- **What is asked**:
1/ Answer these questions using the codec comparison, one answer per line, marked (a), (b) and (c):
(a) At the target of VMAF 95, how much extra bitrate savings did HEVC deliver over AV1?
(b) How long did AV1 take to encode?
(c) Beyond how many threads does VVenC struggle to scale?
2/ Rewrite everything in the codec comparison from "We put an asterisk" down to "high core-count machines.", substituting "the VVC encoder" for "VVenC".
3/ Resume the codec comparison after its final sentence and continue writing it.

- **Text to read**:
----------
However, VMAF is not perfect, and solely relying on algorithms is problematic, as machines ultimately perceive visuals differently from humans. Therefore, we will also take a closer look at the final encodes, and compare our findings with VMAF scores.
The VMAF scores show a clear advantage for VVC, delivering the highest quality at any given bitrate. HEVC and AV1 traded blows, with AV1 performing better at lower quality between VMAF 91 to 94, and HEVC performing better at higher quality between VMAF 94 to 96. But at the target VMAF 95, HEVC’s delivered an extra 5.6% bitrate savings than AV1.
|Encoding Time||Decoding Time|
|HEVC||2 Hours 34 Minutes||1 Minute 14 Seconds|
|AV1||18 Hours 54 Minutes||1 Minute 42 Seconds|
|VVC||2 Days 10 Hours 35 Minutes*||2 Minutes 42 Seconds|
Here, we expectedly see a geometric increase in computational complexity in newer codecs. Although we say encoding time doesn’t matter, AV1 is 7.5x slower than HEVC, and VVC took literal days to encode a 14-minute clip using the slowest preset. The large discrepancy will ultimately affect decisions on codec selection and encoder tunings in real-life applications.
We put an asterisk behind VVC’s encoding time because we have found
VVenC struggles to scale beyond 8 threads despite running on an 16-thread machine. I’m confident that future optimizations can drastically improve encoding time on high core-count machines.
----------
- **Data excerpt**:
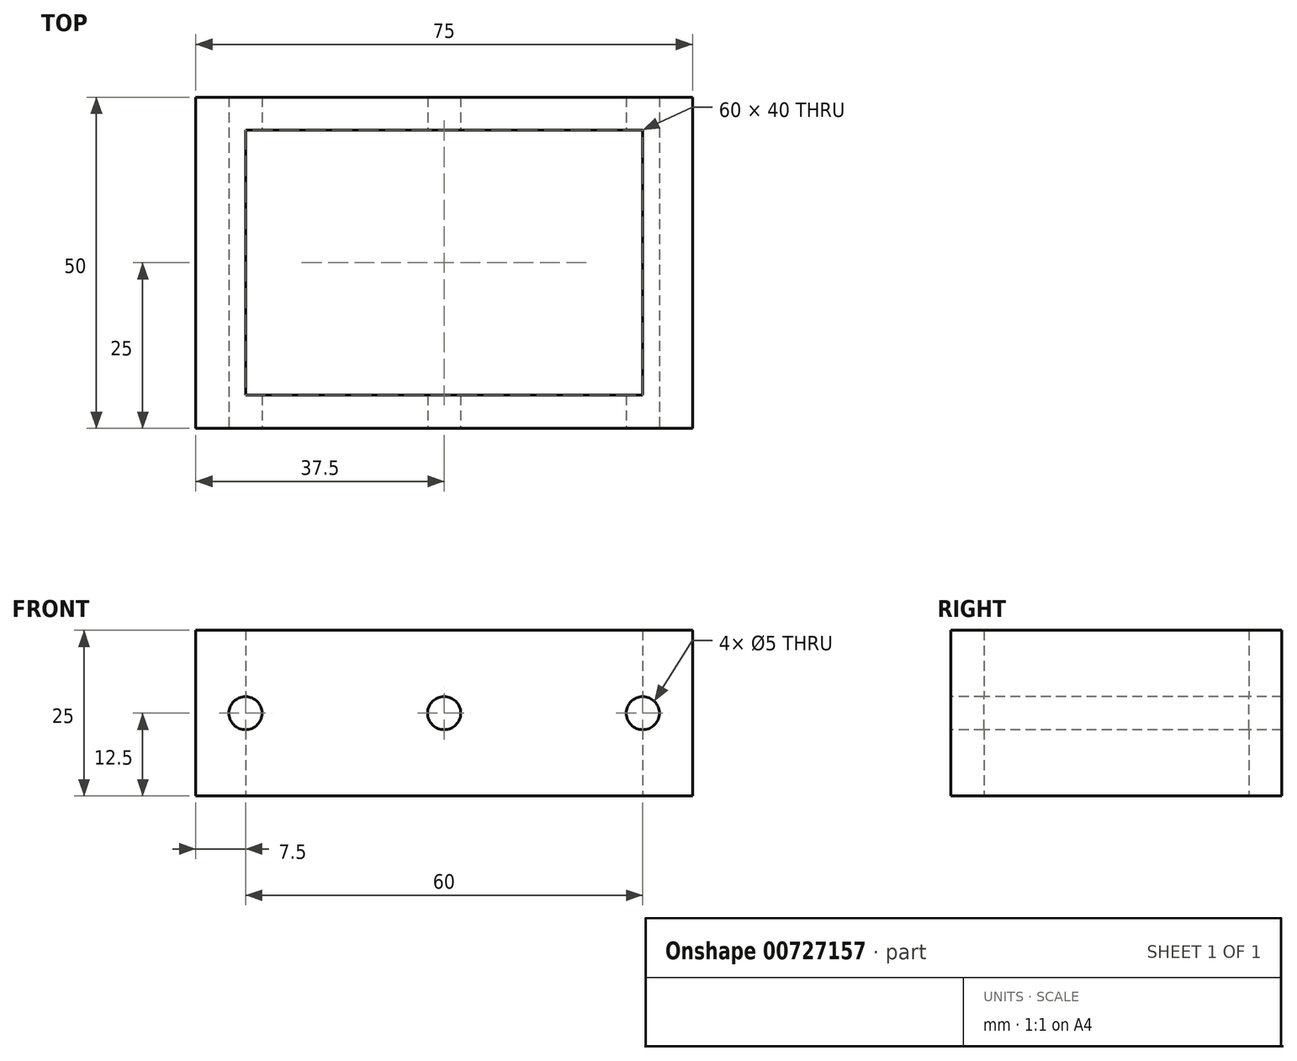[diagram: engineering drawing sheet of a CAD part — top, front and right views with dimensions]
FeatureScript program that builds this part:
----------
- **Answers**:
1/
(a) 5.6%
(b) 18 hours 54 minutes
(c) 8 threads

2/
We put an asterisk behind VVC’s encoding time because we have found
the VVC encoder struggles to scale beyond 8 threads despite running on an 16-thread machine. I’m confident that future optimizations can drastically improve encoding time on high core-count machines.

3/
The decoding speed is reasonable for all 3 codecs, but the tests were ran on an 8-core desktop system. In the age of mobile device proliferation, hardware-accelerated decoding is critically necessary for a codec’s adoption. Hardware acceleration will not only help mobile devices conserve battery life, but also ensure good playback performance on TVs and set-up boxes using similar SOCs.
Visual Quality at VMAF 95
According to VMAF, newer codecs produce less consistent quality across frames. The most consistent quality came from
x265 with the lowest 1% score of 84.67. Meanwhile, the 1% low for AV1 is 81.28, and 79.26 for VVC.
A Closer Look: Adaptive Quantization
VMAF is suggesting newer codecs have better compression efficiency, but visual quality is less consistent across frames. However, we were using CRF and 2-pass VBR for rate control, which should give us consistent quality throughout a video. What’s happening here?
If you dig through the manuals, you’ll see all three encoders have “benchmark modes,” which disable psycho-visual optimizations in exchange of higher algorithmic metrics scores, including VMAF. We deliberately choose not to use benchmark modes because we’ve decided to aim for the “best” subjective quality, rather than replicating exact copies of every frame. This also gives all three encoders an equal starting point as we’re not interested in which encoder is best optimized for benchmarking.
But what are the psycho-visual optimizations? Why do encoders and VMAF interpret visual quality so differently? Let us take a closer look at a specific frame then. According to VMAF, frame 11506 is VVC’s worst frame, which also happens to be HEVC’s 9th worst frame. How does it look?
We see drastic differences between three codecs in frame 11506. HEVC retained most details, and VVC is outright blurry in some areas. The screenshots do corroborate VMAF’s frame-by-frame analysis, but it raises another question. Videos are motion pictures. This frame comes from a fast, panning transition scene, and it’s only shown for 1/24 of a second. How does the scene look like when it’s playing?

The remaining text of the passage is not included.